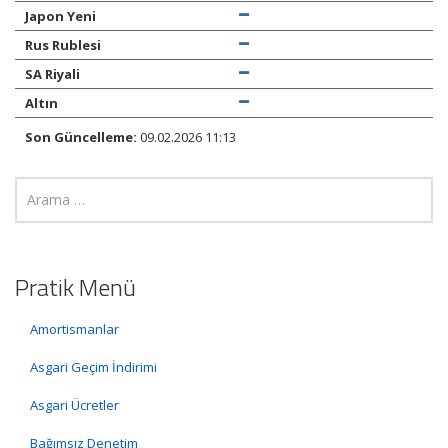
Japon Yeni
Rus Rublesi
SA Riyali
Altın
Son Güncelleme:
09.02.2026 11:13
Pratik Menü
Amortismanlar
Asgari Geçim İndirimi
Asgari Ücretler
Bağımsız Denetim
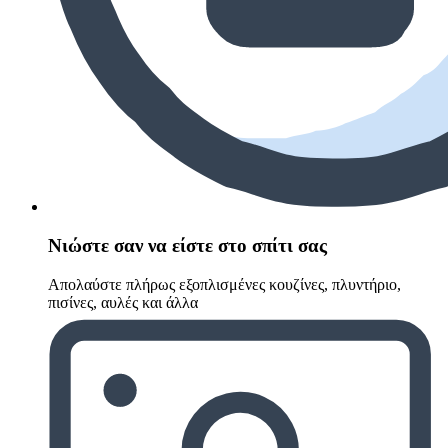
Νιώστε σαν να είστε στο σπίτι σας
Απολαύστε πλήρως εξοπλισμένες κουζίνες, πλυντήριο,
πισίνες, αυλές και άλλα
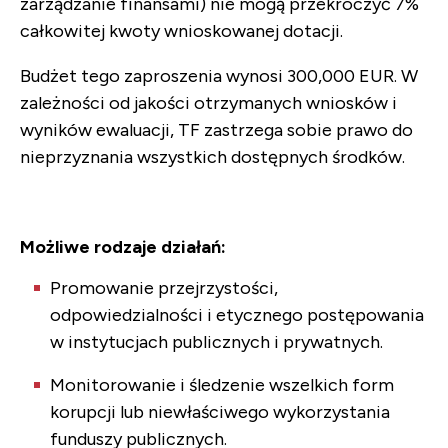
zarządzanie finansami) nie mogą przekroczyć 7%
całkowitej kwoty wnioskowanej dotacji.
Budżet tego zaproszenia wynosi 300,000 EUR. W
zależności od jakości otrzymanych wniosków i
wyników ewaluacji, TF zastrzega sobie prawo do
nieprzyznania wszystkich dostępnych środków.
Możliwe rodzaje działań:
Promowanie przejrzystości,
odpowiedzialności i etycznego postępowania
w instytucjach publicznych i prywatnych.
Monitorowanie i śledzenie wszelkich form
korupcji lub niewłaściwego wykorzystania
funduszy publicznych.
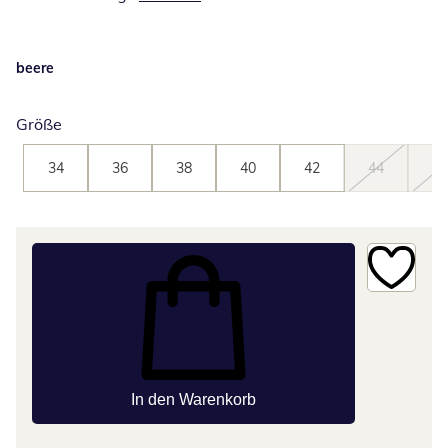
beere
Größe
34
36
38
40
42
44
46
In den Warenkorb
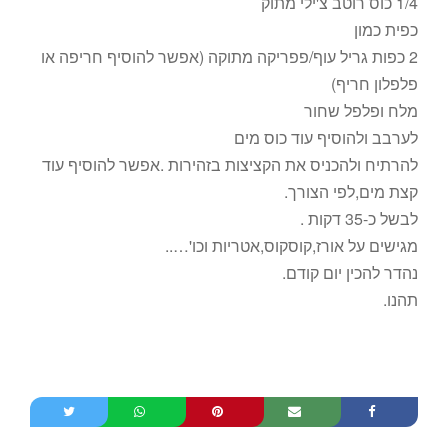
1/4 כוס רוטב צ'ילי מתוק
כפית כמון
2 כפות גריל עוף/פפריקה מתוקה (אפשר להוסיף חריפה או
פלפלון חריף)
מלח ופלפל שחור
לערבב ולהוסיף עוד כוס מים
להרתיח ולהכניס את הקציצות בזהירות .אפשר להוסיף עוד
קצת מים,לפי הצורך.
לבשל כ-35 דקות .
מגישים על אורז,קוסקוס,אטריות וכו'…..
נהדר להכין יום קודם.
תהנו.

******************************

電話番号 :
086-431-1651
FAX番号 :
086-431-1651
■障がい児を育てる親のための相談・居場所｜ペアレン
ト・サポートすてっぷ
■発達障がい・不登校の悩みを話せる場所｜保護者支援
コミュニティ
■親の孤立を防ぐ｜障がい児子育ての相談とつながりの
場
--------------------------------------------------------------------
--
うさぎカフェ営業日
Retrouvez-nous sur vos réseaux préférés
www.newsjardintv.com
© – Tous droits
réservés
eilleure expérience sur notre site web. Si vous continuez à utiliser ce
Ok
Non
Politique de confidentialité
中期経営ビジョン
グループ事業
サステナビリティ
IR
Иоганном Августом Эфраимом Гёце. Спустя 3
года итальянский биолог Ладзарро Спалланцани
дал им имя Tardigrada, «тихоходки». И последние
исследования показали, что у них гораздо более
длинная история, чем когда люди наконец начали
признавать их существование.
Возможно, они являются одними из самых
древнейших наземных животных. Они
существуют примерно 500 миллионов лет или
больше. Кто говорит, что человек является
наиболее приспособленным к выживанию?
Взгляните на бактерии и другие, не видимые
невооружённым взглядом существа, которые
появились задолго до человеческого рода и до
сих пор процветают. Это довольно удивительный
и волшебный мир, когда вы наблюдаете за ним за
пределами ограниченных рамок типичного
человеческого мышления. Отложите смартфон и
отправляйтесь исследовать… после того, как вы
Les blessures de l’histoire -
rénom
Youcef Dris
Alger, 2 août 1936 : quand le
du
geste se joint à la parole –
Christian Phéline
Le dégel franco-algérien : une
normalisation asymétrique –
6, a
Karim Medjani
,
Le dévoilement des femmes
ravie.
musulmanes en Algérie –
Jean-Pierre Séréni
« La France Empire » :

******************************

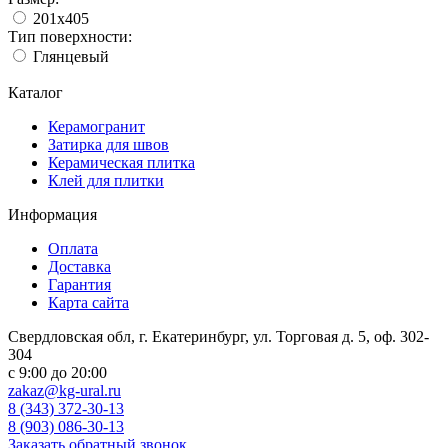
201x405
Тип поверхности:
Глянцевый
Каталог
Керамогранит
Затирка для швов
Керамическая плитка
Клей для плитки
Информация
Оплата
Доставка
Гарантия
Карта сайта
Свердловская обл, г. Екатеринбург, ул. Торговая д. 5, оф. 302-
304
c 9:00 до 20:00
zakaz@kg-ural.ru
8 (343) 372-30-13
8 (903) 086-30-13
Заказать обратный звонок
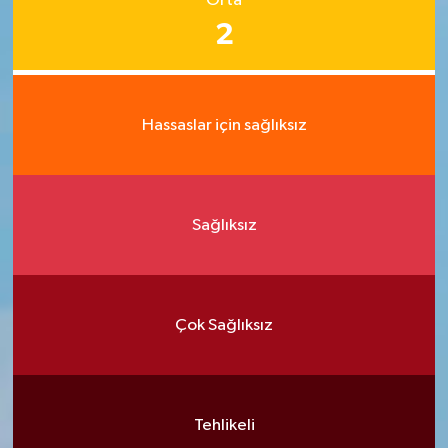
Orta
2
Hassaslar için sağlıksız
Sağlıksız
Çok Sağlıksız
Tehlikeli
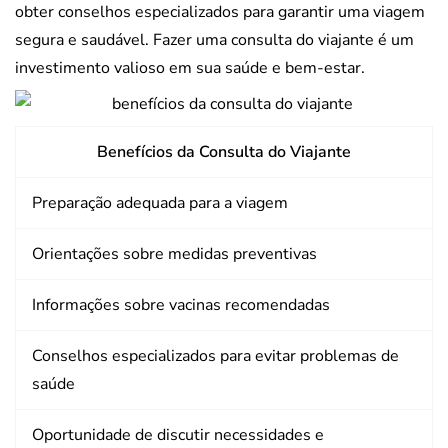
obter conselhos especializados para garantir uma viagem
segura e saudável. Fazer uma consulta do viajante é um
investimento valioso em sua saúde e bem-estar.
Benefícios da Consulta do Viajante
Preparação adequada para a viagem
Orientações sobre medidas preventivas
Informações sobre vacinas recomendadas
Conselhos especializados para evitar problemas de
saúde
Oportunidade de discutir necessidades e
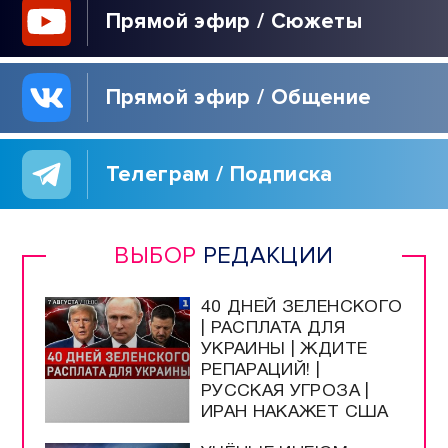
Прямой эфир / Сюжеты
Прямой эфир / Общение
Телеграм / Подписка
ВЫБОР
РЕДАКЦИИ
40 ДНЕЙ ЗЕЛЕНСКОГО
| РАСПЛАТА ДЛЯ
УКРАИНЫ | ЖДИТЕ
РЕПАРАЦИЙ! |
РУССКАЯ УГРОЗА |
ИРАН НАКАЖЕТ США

******************************

The problem:
Copy the data from the line containing "obter conselhos especializados" through the line containing "Oportunidade de discutir necessidades e", inclusive. Substitute "jornada" for each occurrence of "viagem" and leave all other text unchanged.

Answer space:
obter conselhos especializados para garantir uma jornada
segura e saudável. Fazer uma consulta do viajante é um
investimento valioso em sua saúde e bem-estar.
Benefícios da Consulta do Viajante
Preparação adequada para a jornada
Orientações sobre medidas preventivas
Informações sobre vacinas recomendadas
Conselhos especializados para evitar problemas de
saúde
Oportunidade de discutir necessidades e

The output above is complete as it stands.